Nossas coleções nasciam prontas, simuladamente prontas.

Era só esperar a chegada de novos textos.

Partimos para a inauguração da editora. Grande festa, grande mídia, o projeto merecia. Nossa estratégia deixou os formadores de opinião nada menos do que perplexos. Tínhamos um selo, intenções bem claras, idéias originais, exigências acima da média, temperamento perfeccionista, e nenhum título.

"É no mínimo inusitado", comentou um repórter da FM local, "o lançamento de uma casa editorial que nada está lançando."
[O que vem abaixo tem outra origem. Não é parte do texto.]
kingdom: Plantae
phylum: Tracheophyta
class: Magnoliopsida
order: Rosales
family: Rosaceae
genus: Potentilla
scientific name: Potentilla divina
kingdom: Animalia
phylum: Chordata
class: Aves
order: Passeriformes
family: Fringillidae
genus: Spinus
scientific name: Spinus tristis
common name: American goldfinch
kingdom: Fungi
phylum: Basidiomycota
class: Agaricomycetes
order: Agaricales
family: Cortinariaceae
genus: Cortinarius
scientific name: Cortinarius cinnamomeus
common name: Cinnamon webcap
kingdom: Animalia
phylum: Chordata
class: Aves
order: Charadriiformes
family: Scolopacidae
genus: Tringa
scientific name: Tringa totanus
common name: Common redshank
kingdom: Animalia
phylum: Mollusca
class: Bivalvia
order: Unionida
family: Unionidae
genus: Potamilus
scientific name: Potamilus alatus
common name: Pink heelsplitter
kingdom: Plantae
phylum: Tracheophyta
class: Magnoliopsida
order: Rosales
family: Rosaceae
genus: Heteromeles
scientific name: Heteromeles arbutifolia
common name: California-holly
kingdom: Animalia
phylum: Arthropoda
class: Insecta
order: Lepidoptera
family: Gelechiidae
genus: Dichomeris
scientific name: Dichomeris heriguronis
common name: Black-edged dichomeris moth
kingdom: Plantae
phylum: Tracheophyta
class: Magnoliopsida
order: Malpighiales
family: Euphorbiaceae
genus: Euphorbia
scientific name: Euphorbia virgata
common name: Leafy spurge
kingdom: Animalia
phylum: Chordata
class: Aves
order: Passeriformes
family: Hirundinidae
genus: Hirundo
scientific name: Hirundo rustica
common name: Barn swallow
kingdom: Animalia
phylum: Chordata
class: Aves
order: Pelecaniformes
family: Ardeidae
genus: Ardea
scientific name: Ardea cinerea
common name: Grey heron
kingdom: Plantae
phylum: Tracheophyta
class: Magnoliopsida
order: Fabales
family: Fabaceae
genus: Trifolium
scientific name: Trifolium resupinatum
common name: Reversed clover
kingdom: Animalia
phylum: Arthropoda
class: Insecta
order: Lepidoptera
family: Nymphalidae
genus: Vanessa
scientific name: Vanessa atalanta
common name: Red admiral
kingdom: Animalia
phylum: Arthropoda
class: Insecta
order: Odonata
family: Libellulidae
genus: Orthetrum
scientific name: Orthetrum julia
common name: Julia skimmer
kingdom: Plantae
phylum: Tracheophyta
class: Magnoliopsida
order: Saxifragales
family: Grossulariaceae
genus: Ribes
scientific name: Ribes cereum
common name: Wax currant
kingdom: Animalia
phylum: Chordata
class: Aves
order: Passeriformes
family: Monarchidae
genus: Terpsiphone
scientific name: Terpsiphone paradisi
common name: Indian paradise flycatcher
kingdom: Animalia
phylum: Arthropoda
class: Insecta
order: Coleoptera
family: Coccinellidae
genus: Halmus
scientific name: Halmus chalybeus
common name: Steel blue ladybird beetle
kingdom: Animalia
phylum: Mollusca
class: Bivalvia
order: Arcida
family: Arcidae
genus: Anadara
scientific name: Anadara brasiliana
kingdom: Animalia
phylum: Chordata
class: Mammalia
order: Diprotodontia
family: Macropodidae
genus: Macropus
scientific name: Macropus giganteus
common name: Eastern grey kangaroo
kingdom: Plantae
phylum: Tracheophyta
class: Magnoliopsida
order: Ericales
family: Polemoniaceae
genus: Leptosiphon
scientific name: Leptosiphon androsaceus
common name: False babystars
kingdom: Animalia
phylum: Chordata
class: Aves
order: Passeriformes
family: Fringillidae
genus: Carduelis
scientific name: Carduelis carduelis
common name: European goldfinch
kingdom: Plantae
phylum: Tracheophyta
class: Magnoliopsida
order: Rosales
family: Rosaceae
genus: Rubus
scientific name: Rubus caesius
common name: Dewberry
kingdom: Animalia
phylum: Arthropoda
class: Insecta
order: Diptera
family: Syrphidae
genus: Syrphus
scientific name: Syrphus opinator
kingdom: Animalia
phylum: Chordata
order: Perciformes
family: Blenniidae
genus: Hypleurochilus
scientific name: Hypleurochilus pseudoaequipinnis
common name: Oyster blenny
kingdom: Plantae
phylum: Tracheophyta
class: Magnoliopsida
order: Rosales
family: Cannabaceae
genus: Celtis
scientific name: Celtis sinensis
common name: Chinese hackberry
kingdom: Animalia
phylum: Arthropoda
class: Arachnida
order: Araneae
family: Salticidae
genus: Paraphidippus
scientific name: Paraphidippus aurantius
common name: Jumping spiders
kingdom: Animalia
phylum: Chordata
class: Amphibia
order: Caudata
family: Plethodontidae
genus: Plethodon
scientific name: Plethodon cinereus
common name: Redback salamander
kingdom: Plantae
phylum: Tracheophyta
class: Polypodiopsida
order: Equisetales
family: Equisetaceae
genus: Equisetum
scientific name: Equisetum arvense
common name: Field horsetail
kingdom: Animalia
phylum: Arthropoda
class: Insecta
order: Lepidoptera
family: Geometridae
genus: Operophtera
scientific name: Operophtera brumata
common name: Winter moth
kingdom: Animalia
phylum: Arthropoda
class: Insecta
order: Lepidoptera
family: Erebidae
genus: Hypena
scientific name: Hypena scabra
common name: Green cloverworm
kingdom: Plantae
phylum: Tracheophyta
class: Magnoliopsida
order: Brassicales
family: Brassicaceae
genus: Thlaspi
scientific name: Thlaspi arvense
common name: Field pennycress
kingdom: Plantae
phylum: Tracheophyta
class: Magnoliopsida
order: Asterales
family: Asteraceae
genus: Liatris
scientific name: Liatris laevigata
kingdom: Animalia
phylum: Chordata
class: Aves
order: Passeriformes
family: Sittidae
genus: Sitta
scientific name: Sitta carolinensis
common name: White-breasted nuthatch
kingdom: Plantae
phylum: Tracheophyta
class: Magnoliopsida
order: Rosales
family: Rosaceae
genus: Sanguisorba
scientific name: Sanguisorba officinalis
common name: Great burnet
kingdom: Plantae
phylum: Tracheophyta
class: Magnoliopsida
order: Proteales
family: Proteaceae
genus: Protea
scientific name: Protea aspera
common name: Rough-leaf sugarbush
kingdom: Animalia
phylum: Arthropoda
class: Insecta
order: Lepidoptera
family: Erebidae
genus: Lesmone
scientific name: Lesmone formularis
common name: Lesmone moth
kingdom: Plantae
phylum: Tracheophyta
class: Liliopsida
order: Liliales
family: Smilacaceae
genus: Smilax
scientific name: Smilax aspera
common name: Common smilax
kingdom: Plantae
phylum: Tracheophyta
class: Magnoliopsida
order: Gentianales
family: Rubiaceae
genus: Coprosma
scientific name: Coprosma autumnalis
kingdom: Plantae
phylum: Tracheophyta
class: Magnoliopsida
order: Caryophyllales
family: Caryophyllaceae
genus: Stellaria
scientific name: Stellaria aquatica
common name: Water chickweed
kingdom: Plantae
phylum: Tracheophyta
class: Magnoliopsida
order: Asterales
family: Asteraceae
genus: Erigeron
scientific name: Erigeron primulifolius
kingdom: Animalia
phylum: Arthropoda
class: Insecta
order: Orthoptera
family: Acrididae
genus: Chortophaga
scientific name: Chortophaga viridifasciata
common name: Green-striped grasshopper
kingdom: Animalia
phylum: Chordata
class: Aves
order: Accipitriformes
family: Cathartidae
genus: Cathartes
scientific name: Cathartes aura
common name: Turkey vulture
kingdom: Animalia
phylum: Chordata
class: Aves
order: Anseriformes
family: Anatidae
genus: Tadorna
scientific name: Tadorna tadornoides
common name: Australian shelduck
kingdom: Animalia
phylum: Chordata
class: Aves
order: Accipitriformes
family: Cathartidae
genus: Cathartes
R. F. respondeu rápido: "Lançamos idéias, um nível de exigência maior, e isso representa para a cultura uma contribuição mais significativa do que se estivéssemos pondo uma obra no mercado só para cumprir com nossa obrigação de editores."

"Tu achas", interveio um cronista do segundo jornal da cidade, "que nossos escritores não estão à altura da melhor literatura que se pratica no país?"

"Nosso projeto não prevê proteção estatal." Depois que falei continuei olhando firme para o cronista, que se afastou constrangido.

Luísa Lopes, conhecidíssima editora, bem-sucedida em demasia para comportar-se como concorrente, veio em socorro dos candidatos a editados presentes ao evento.

"Mas o mercado pede sem cessar novidade. E o primeiro papel do editor é atender esse mercado."

"De um certo tipo de editor", disse R. F. Mas Luísa não se afastou, sorriu, bebeu mais um gole de vinho, sacudiu a cabeça, talvez divertida.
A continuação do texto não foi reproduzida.